How to complete this task —
In the passage on estimating rubber plantation biomass, at what level was the explained variance set for PCA?

━━━ Text under study

Principal Component Analysis (PCA) is a statistical technique aimed at simplifying the complexity of a dataset, while retaining as much variability from the original dataset as possible. This method is particularly valuable in the field of remote sensing as it can extract crucial information from multiple spectral bands. Previous studies have shown that the use of PCA to process parameters in biomass estimation based on Landsat imagery results in principal components that are more highly correlated with biomass than individual bands [33]. Simultaneously, studies have demonstrated that the optimal explained variance for PCA ranges between 98% and 99%, ensuring that the majority of data information is preserved, while reducing dimensionality [62]. In this study, the explained variance was set at 98%, aiming to effectively balance information retention and computational efficiency.

2.5.3. Feature Importance Analysis

Importance analysis was employed in this study to assess parameters that are sensitive to AGB in rubber plantations. This analysis involves determining the significance of all remote sensing variables used in relation to rubber plantation AGB, which was utilized for variable selection, model optimization, and the interpretation of model predictions [63]. The biomass of rubber plantation sample points is used as the dependent variable in this study. Various categories of features, such as spectral bands, vegetation indices, and texture parameters, are separately input into a Random Forest classifier to ascertain the features within each category that exhibit correlation with rubber plantation AGB.

2.5.4. Analysis of Boruta-Based Features

Boruta, which measures the importance of features by comparing them to a shadow variable, is a Random Forest-based feature selection algorithm whose main goal is to find the truly important features from a given set of features, filtering out those that have no significant impact [64]. Previous studies have shown that Boruta’s feature screening method outperforms Vita, the alignment method, and its variants Altmann and RFE; additionally, it is robust to both high and low dimensional data analysis [65]. In this study, the Boruta feature screening method was used to screen features for VIs, texture, and spectral bands, respectively, to analyze the features in each category that exhibit an important relationship with rubber plantation AGB.

━━━━━━
━━━ Record set

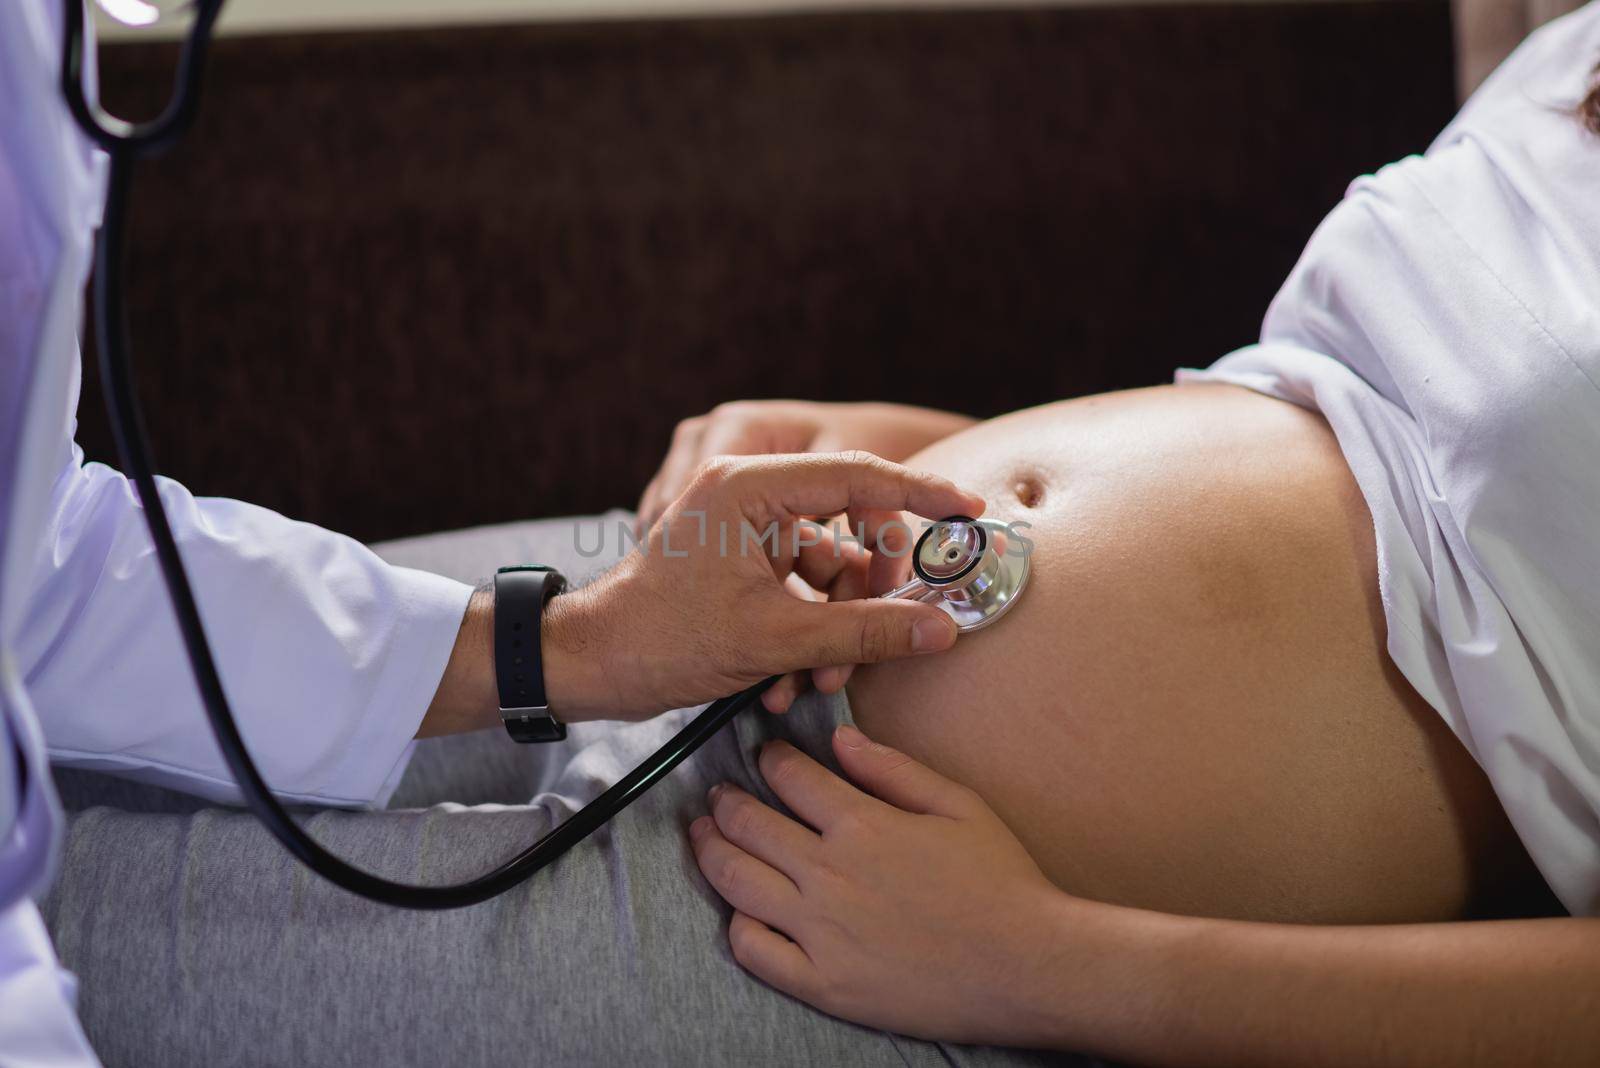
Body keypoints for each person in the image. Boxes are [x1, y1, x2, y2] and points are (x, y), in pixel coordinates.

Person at [15, 5, 1600, 1068]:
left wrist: (1043, 965)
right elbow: (1376, 424)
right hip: (702, 604)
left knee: (80, 931)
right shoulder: (1559, 44)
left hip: (865, 916)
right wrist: (913, 447)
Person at [0, 3, 985, 1063]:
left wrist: (578, 646)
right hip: (732, 685)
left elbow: (34, 549)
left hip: (849, 861)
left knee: (90, 910)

━━━━━━

Response —
98%